How do you handle this situation to stop the fish from getting soggy,yet stay fairly warm for eating


----------



## FleaBag (Oct 19, 2016)

one of them heat lamps like the corner store fried chicken ladies use. not in a cooler.


----------



## Slowpokeriverrat (Mar 23, 2018)

Wire rack and cover with paper


----------



## Eglinhunter (Apr 1, 2012)

Vent the styrofoam with multiple fork stabbings


----------



## Telum Pisces (Sep 27, 2007)

Have everyone eat as it comes out the fryer! Works at my family fish fry gatherings. Have fixings all out and there's always room in the pan for more fish because it's eaten right up!


----------



## ChileRelleno (Jul 7, 2012)

Telum Pisces said:


> Have everyone eat as it comes out the fryer! Works at my family fish fry gatherings.
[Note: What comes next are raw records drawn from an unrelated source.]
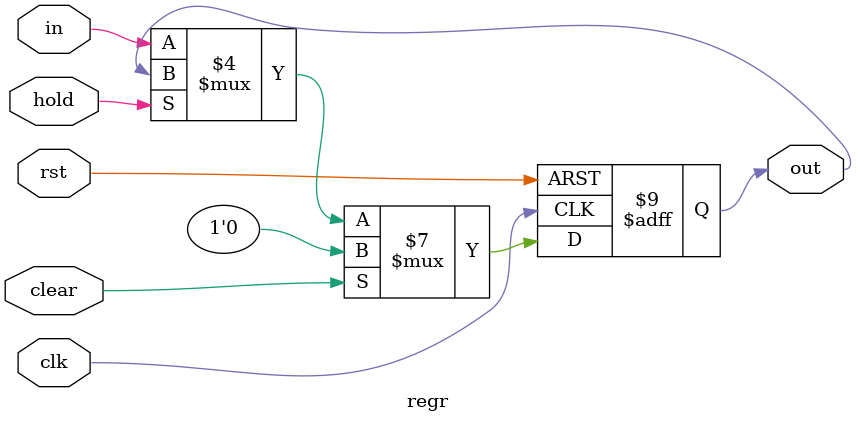
<source format=v>
/*
 * NAME
 *
 * regr - register of data that can be held or cleared
 *
 * DESCRIPTION
 *
 * The regr (register) module can be used to store data in the current
 * cylcle so it will be output on the next cycle.  Signals are also
 * provided to hold the data or clear it.  The hold and clear signals
 * are both synchronous with the clock.
 *
 * The first example creates a 8-bit register.  The clear and hold
 * signals are taken from elsewhere.
 *
 *   wire [7:0] data_s1;
 *   wire [7:0] data_s2;
 *
 *   regr #(.N(8)) r1(.clk(clk), .clear(clear), .hold(hold),
 *                      .in(data_s1), .out(data_s2))
 *
 * Multiple signals can be grouped together using array notation.
 *
 *   regr #(.N(8)) r1(.clk(clk), .clear(clear), .hold(hold),
 *                      .in({x1, x2}), .out({y1, y2}))
 */

`ifndef _regr
`define _regr

module regr (clk, rst, clear, hold, in, out);

   parameter N = 1;
   
   input       clk;
   input       rst;
   input       clear;
   input       hold;   
   input wire [N-1:0]      in;
   output reg [N-1:0]      out;
   
	always @(posedge clk, negedge rst) begin
	   if (!rst) begin
	      out <= {N{1'b0}};
	   end
	   else if (clear) begin
	     out <= {N{1'b0}};
	   end
	   else if (hold) begin
	     out <= out;
	   end
	   else begin
	     out <= in;
	   end
	end
endmodule

`endif

</source>
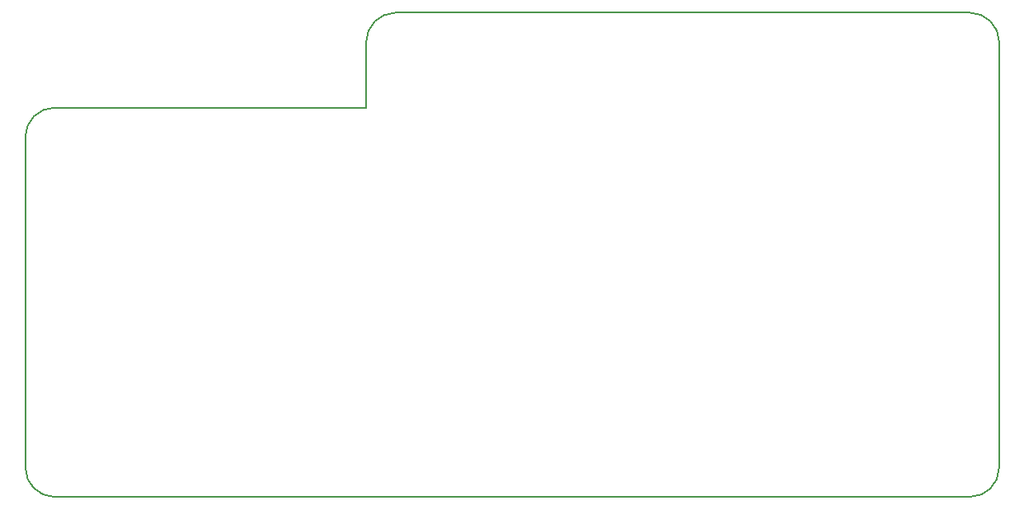
<source format=gbr>
%TF.GenerationSoftware,KiCad,Pcbnew,(6.0.1)*%
%TF.CreationDate,2022-02-16T19:40:38-05:00*%
%TF.ProjectId,expansion-board,65787061-6e73-4696-9f6e-2d626f617264,rev?*%
%TF.SameCoordinates,Original*%
%TF.FileFunction,Profile,NP*%
%FSLAX46Y46*%
G04 Gerber Fmt 4.6, Leading zero omitted, Abs format (unit mm)*
G04 Created by KiCad (PCBNEW (6.0.1)) date 2022-02-16 19:40:38*
%MOMM*%
%LPD*%
G01*
G04 APERTURE LIST*
%TA.AperFunction,Profile*%
%ADD10C,0.200000*%
%TD*%
G04 APERTURE END LIST*
D10*
X159750000Y-80550000D02*
X65750000Y-80550000D01*
X162750000Y-33800000D02*
G75*
G03*
X159750000Y-30800000I-3000001J-1D01*
G01*
X100750000Y-30800000D02*
X159750000Y-30800000D01*
X62750000Y-77550000D02*
G75*
G03*
X65750000Y-80550000I3000001J1D01*
G01*
X62750000Y-77550000D02*
X62750000Y-43550000D01*
X97750000Y-40550000D02*
X97750000Y-33800000D01*
X159750000Y-80550000D02*
G75*
G03*
X162750000Y-77550000I-1J3000001D01*
G01*
X65750000Y-40550000D02*
X97750000Y-40550000D01*
X65750000Y-40550000D02*
G75*
G03*
X62750000Y-43550000I1J-3000001D01*
G01*
X100750000Y-30800000D02*
G75*
G03*
X97750000Y-33800000I1J-3000001D01*
G01*
X162750000Y-33800000D02*
X162750000Y-77550000D01*
M02*

</source>
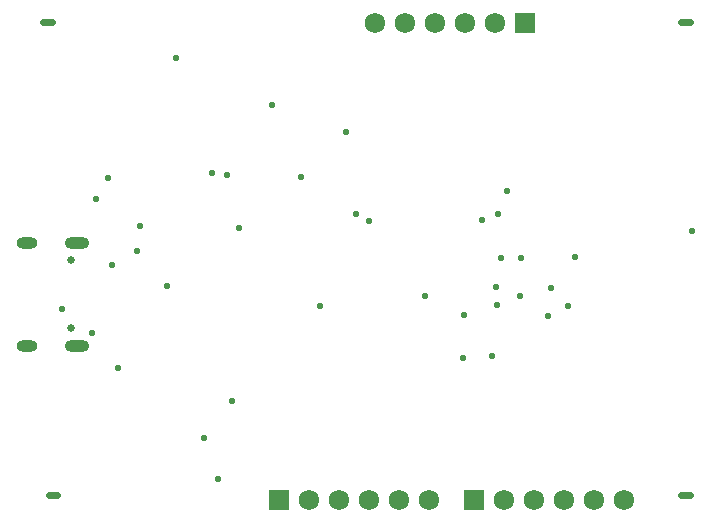
<source format=gbs>
%FSTAX23Y23*%
%MOIN*%
%SFA1B1*%

%IPPOS*%
%ADD43C,0.022000*%
%ADD71R,0.067953X0.067953*%
%ADD72C,0.067953*%
%ADD73O,0.069921X0.038425*%
%ADD74O,0.081732X0.038425*%
%ADD75C,0.026614*%
%ADD76C,0.022677*%
%LNMaskBot-1*%
%LPD*%
G54D43*
X0223Y01712D02*
X02258D01*
X0223Y00137D02*
X02258D01*
X00104Y01712D02*
X00132D01*
X00123Y00137D02*
X00151D01*
G54D71*
X00888Y00118D03*
X01539D03*
X01711Y0171D03*
G54D72*
X00988Y00118D03*
X01088D03*
X01188D03*
X01288D03*
X01388D03*
X01639D03*
X01739D03*
X01839D03*
X01939D03*
X02039D03*
X01611Y0171D03*
X01511D03*
X01411D03*
X01311D03*
X01211D03*
G54D73*
X00051Y00634D03*
Y00975D03*
G54D74*
X00216Y00634D03*
Y00975D03*
G54D75*
X00196Y00691D03*
Y00918D03*
G54D76*
X01854Y00767D03*
X01795Y00826D03*
X01877Y00929D03*
X01692Y00799D03*
X01618Y01074D03*
X01649Y01149D03*
X01629Y00925D03*
X01615Y00768D03*
X01614Y00829D03*
X00866Y01437D03*
X00267Y00677D03*
X00685Y00188D03*
X00165Y00755D03*
X01114Y01345D03*
X00515Y00832D03*
X00547Y01594D03*
X00641Y00326D03*
X00354Y00559D03*
X00279Y01122D03*
X00334Y00901D03*
X00417Y00948D03*
X00964Y01196D03*
X01191Y01048D03*
X01026Y00766D03*
X01507Y00736D03*
X01566Y01051D03*
X00755Y01027D03*
X0032Y01194D03*
X00425Y01031D03*
X01145Y01074D03*
X00665Y01208D03*
X01503Y00594D03*
X00716Y01204D03*
X01377Y00799D03*
X02267Y01015D03*
X01787Y00733D03*
X00732Y00448D03*
X01598Y00598D03*
X01696Y00925D03*
M02*
</source>
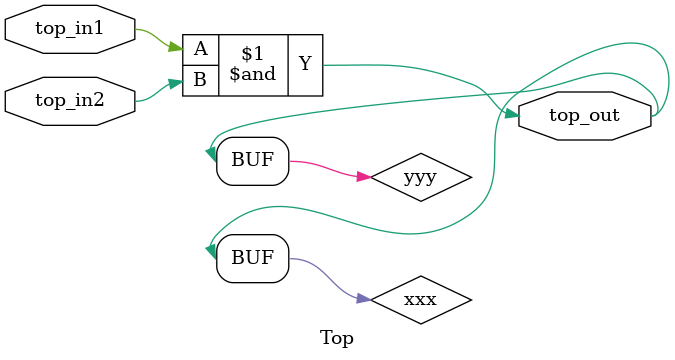
<source format=sv>
module Top (
	input logic top_in1,
	input logic top_in2,
	output logic top_out
);

	logic xxx;
	logic yyy;

	assign yyy = top_in1 & top_in2;

	assign top_out = yyy;
	assign xxx = yyy;
endmodule



</source>
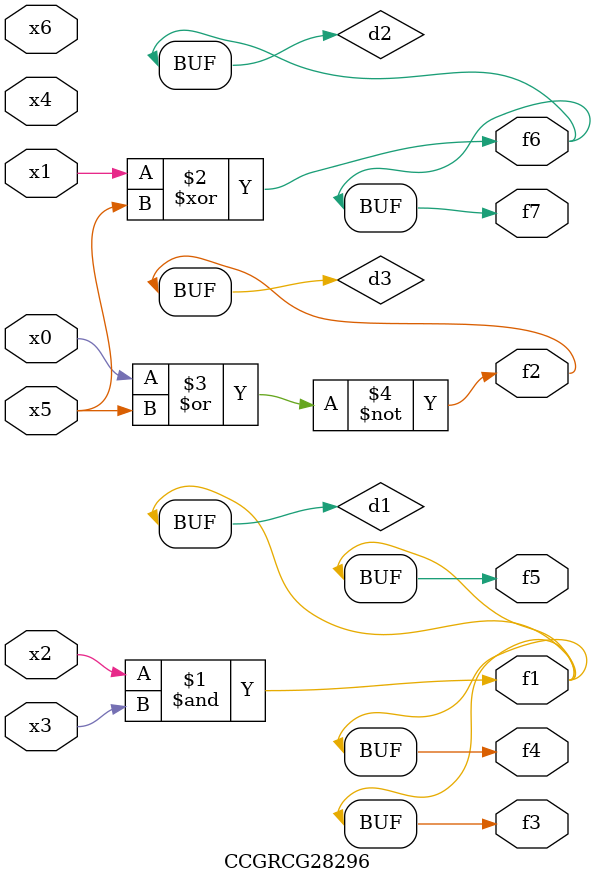
<source format=v>
module CCGRCG28296(
	input x0, x1, x2, x3, x4, x5, x6,
	output f1, f2, f3, f4, f5, f6, f7
);

	wire d1, d2, d3;

	and (d1, x2, x3);
	xor (d2, x1, x5);
	nor (d3, x0, x5);
	assign f1 = d1;
	assign f2 = d3;
	assign f3 = d1;
	assign f4 = d1;
	assign f5 = d1;
	assign f6 = d2;
	assign f7 = d2;
endmodule

</source>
Have fixings all out and there's always room in the pan for more fish because it's eaten right up!


Winner!


When we do big fish frys we usually have at least two fryers going at once, one for fish and one for fries/hushpuppies.
People load plates as it comes out, hot, fresh and crispy!
Also, don't forget to have a big salt shaker and to salt everything before the grease stops dripping.


----------



## Emerald Ghost (Mar 11, 2008)

layers of paper towels. works very well.


----------



## Catchemall (May 8, 2018)

You're right, it's the steam and grease. We do big fish fries for the residents at a local nursing home and line the bottom of a shallow cardboard box with paper towels and stand fillets on end, tail up after draining. Stack only one layer high and don't take them out until you're serving and they hold up well. You can throw a few paper towels over the top to keep the flies off if need be.


----------



## stevenattsu (Apr 24, 2009)

Get rid of that friend!! Problem solved!! Probably from up north anyway


----------



## halo1 (Oct 4, 2007)

We do have member here that loves bamboo steamed crappie! Hopefully it wasn't this guy in charge of the fish fry:whistling:


----------



## fairpoint (May 9, 2013)

paper grocery bags lined with paper towels help...After the fish drains off excess oil transfer it into the paper sacks,this will keep it from soaking back up extra oil from the saturated towels....Works with bacon to....
But as mentioned before ,eat it as it comes out....


----------